Mayor Bill de Blasio's pro-traffic-safety "Vision Zero" plan is getting some free advertising. Some 2,500 private garbage trucks will bear bumper stickers promoting the city's new speed limit of 25 miles per hour.
The bumper-sticker campaign is the brainchild of the New York City chapter of the National Waste and Recycling Association, which endorsed Vision Zero at a summit meeting with city officials and transportation advocates in Queens Thursday.
The stickers read "I DRIVE 25" in reference to the signing of a new law by Mr. de Blasio in July that reduced the citywide speed limit to 25 mph from 30 mph. NW&RA represents 90 companies operating 2,500 garbage trucks in all five boroughs.
Tom Toscano, chief financial officer of Mr. T Carting and the chapter president of NW&RA, said his group has made strides in improving driver and pedestrian safety in recent decades, "and embracing the Vision Zero initiative will help us build on this momentum."

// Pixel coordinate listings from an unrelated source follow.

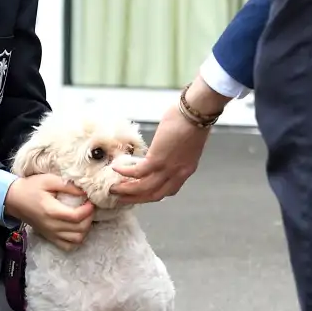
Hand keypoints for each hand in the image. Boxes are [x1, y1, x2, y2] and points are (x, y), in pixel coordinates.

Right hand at [5, 173, 93, 250]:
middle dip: (89, 218)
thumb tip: (84, 192)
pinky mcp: (49, 237)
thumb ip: (67, 186)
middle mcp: (52, 226)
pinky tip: (77, 229)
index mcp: (51, 211)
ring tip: (85, 217)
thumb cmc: (31, 187)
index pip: (76, 216)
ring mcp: (51, 234)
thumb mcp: (48, 180)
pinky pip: (67, 246)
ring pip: (76, 240)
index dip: (88, 210)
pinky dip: (76, 240)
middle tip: (89, 207)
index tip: (91, 201)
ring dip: (85, 230)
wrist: (14, 199)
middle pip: (79, 229)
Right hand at [110, 78, 227, 203]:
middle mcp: (178, 173)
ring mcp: (168, 168)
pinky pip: (138, 172)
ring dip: (127, 191)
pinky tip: (116, 167)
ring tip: (114, 188)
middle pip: (154, 195)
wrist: (197, 111)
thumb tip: (164, 145)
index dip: (154, 193)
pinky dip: (125, 172)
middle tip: (121, 198)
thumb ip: (176, 150)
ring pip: (144, 188)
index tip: (141, 192)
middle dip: (136, 199)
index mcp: (186, 169)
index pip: (169, 190)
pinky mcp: (158, 159)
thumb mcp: (187, 143)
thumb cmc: (194, 119)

"We’re proud to have local partners stepping forward with a message of safety to their own members and the broader public," a spokesman for the mayor said. "Vision Zero depends on all of us stepping forward to make this city safer, and we do that one driver, one street and one community at a time. We are very appreciative of this endorsement."
Both public and private garbage trucks have been involved in numerous crashes and pedestrian fatalities, including several this year. There is no definitive study on the number of traffic deaths caused by garbage trucks, but advocates maintain that trash haulers have a higher fatality rate compared to other vehicles on the road.

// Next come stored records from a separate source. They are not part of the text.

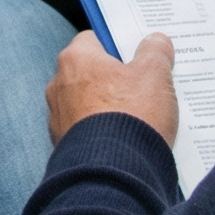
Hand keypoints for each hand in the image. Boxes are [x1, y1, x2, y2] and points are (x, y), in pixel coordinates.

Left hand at [46, 30, 178, 147]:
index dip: (119, 45)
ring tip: (142, 118)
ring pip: (90, 105)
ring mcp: (58, 119)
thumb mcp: (154, 75)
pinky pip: (88, 132)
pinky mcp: (64, 147)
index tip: (139, 55)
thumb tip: (156, 41)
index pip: (94, 39)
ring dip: (110, 108)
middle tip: (146, 87)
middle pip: (92, 73)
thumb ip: (155, 52)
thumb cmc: (132, 116)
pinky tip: (128, 140)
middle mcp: (59, 86)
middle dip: (117, 79)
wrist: (115, 175)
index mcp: (75, 60)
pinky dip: (104, 133)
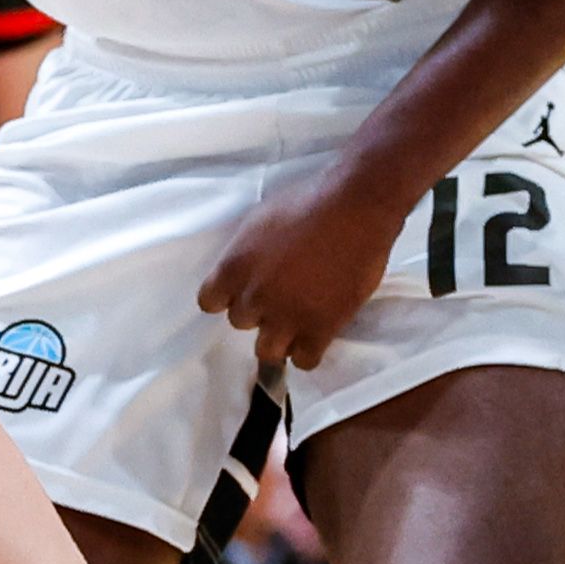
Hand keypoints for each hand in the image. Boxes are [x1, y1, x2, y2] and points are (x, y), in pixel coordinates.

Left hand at [200, 159, 413, 372]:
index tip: (242, 292)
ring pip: (268, 351)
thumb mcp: (259, 220)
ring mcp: (287, 317)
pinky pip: (304, 360)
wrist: (355, 208)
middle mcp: (254, 297)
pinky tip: (316, 334)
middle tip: (281, 296)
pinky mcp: (320, 329)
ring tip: (296, 322)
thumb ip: (245, 253)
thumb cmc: (309, 203)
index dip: (228, 297)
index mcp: (234, 267)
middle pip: (241, 323)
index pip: (209, 301)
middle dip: (259, 311)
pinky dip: (309, 351)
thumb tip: (243, 272)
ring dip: (280, 338)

The association could be hoping that its endorsement of Vision Zero will pay political dividends down the road. The group is opposed to a bill currently being considered by the City Council that would cap the amount of the city’s waste that can be handled by transfer stations in four community districts (two in the Bronx, one in Brooklyn and one in Queens). The bill is supported by environmental-justice advocates, who aim to reduce truck traffic and improve quality of life in neighborhoods with a disproportionate number of waste-transfer stations.
"Some facilities will go out of business" if the bill passes, said David Biderman, vice president of government affairs for NW&RA.
The group is also against an effort to impose a commercial-carting franchise system with competitive bidding, as is being introduced in Los Angeles. Currently, businesses contract individually with carting companies, so it is not uncommon for a series of trucks from different haulers to service the same block night after night. The city's Department of Sanitation collects residential trash.
A franchise system is supported by the Alliance for a Greater New York as well as the Citizens Budget Commission.